ABOUT THIS EXERCISE -> Count every line in the data below where the word "GELUKKIG" appears, then state only that count.

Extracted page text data
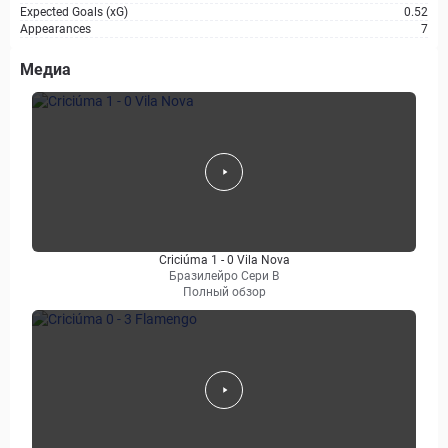
Expected Goals (xG)
0.52
Appearances
7
Медиа
Criciúma 1 - 0 Vila Nova
Бразилейро Сери B
Полный обзор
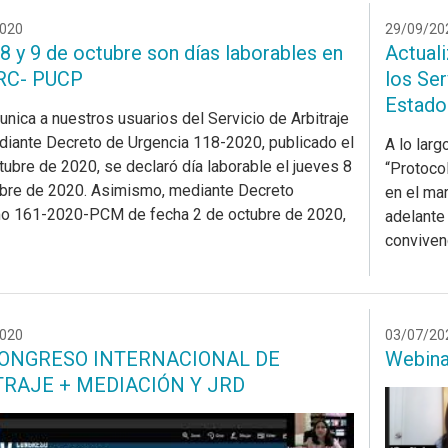
020
29/09/20
 8 y 9 de octubre son días laborables en
Actual
RC- PUCP
los Se
Estado
nica a nuestros usuarios del Servicio de Arbitraje
iante Decreto de Urgencia 118-2020, publicado el
A lo lar
tubre de 2020, se declaró día laborable el jueves 8
“Protoco
bre de 2020. Asimismo, mediante Decreto
en el ma
o 161-2020-PCM de fecha 2 de octubre de 2020,
adelante 
conviven
020
03/07/20
CONGRESO INTERNACIONAL DE
Webinar
TRAJE + MEDIACIÓN Y JRD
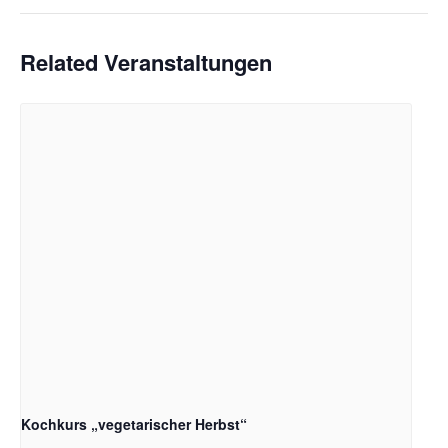
Related Veranstaltungen
Kochkurs „vegetarischer Herbst“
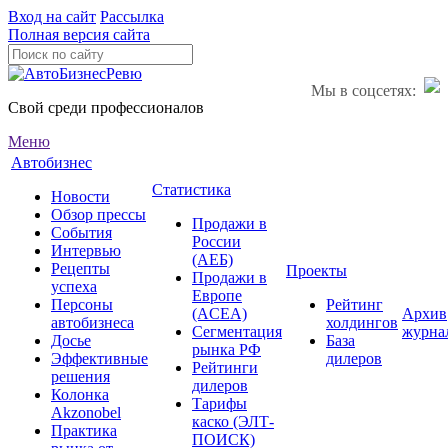
Вход на сайт
Рассылка
Полная версия сайта
Мы в соцсетях:
Свой среди профессионалов
Меню
Автобизнес
Статистика
Новости
Обзор прессы
Продажи в
События
России
Интервью
(АЕБ)
Рецепты
Проекты
Продажи в
успеха
Европе
Персоны
Рейтинг
(ACEA)
Архив
автобизнеса
холдингов
Сегментация
журна
Досье
База
рынка РФ
Эффективные
дилеров
Рейтинги
решения
дилеров
Колонка
Тарифы
Akzonobel
каско (ЭЛТ-
Практика
ПОИСК)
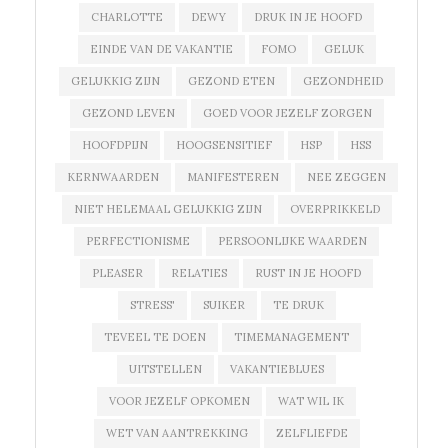
CHARLOTTE
DEWY
DRUK IN JE HOOFD
EINDE VAN DE VAKANTIE
FOMO
GELUK
GELUKKIG ZIJN
GEZOND ETEN
GEZONDHEID
GEZOND LEVEN
GOED VOOR JEZELF ZORGEN
HOOFDPIJN
HOOGSENSITIEF
HSP
HSS
KERNWAARDEN
MANIFESTEREN
NEE ZEGGEN
NIET HELEMAAL GELUKKIG ZIJN
OVERPRIKKELD
PERFECTIONISME
PERSOONLIJKE WAARDEN
PLEASER
RELATIES
RUST IN JE HOOFD
STRESS'
SUIKER
TE DRUK
TEVEEL TE DOEN
TIMEMANAGEMENT
UITSTELLEN
VAKANTIEBLUES
VOOR JEZELF OPKOMEN
WAT WIL IK
WET VAN AANTREKKING
ZELFLIEFDE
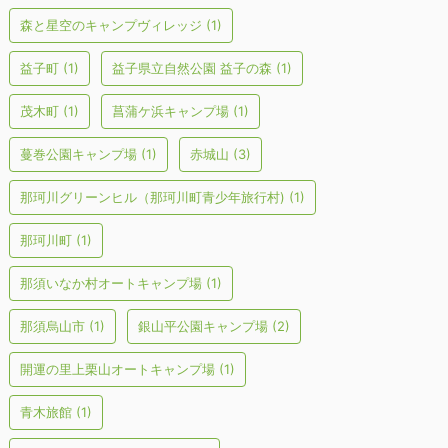
森と星空のキャンプヴィレッジ
(1)
益子町
(1)
益子県立自然公園 益子の森
(1)
茂木町
(1)
菖蒲ケ浜キャンプ場
(1)
蔓巻公園キャンプ場
(1)
赤城山
(3)
那珂川グリーンヒル（那珂川町青少年旅行村)
(1)
那珂川町
(1)
那須いなか村オートキャンプ場
(1)
那須烏山市
(1)
銀山平公園キャンプ場
(2)
開運の里上栗山オートキャンプ場
(1)
青木旅館
(1)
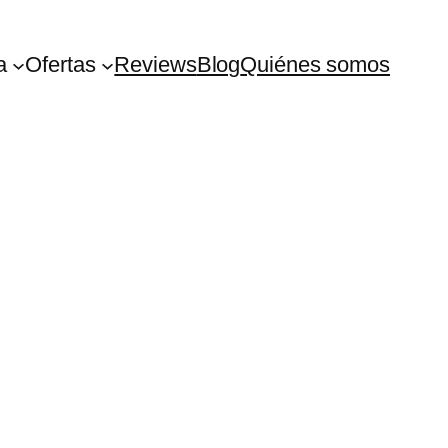
a
Ofertas
Reviews
Blog
Quiénes somos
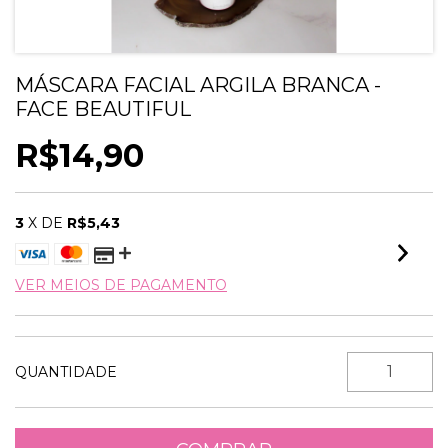
MÁSCARA FACIAL ARGILA BRANCA -
FACE BEAUTIFUL
R$14,90
3
X DE
R$5,43
VER MEIOS DE PAGAMENTO
QUANTIDADE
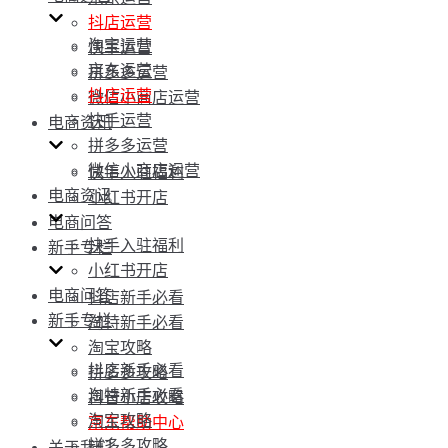
抖店运营
淘宝运营
快手运营
京东运营
拼多多运营
抖店运营
微信小商店运营
快手运营
电商资讯
拼多多运营
微信小商店运营
快手入驻福利
电商资讯
小红书开店
电商问答
快手入驻福利
新手专栏
小红书开店
电商问答
抖店新手必看
新手专栏
淘特新手必看
淘宝攻略
抖店新手必看
拼多多攻略
淘特新手必看
抖音小店攻略
淘宝攻略
京东帮助中心
拼多多攻略
关于我们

YOUR RESPONSE -> 2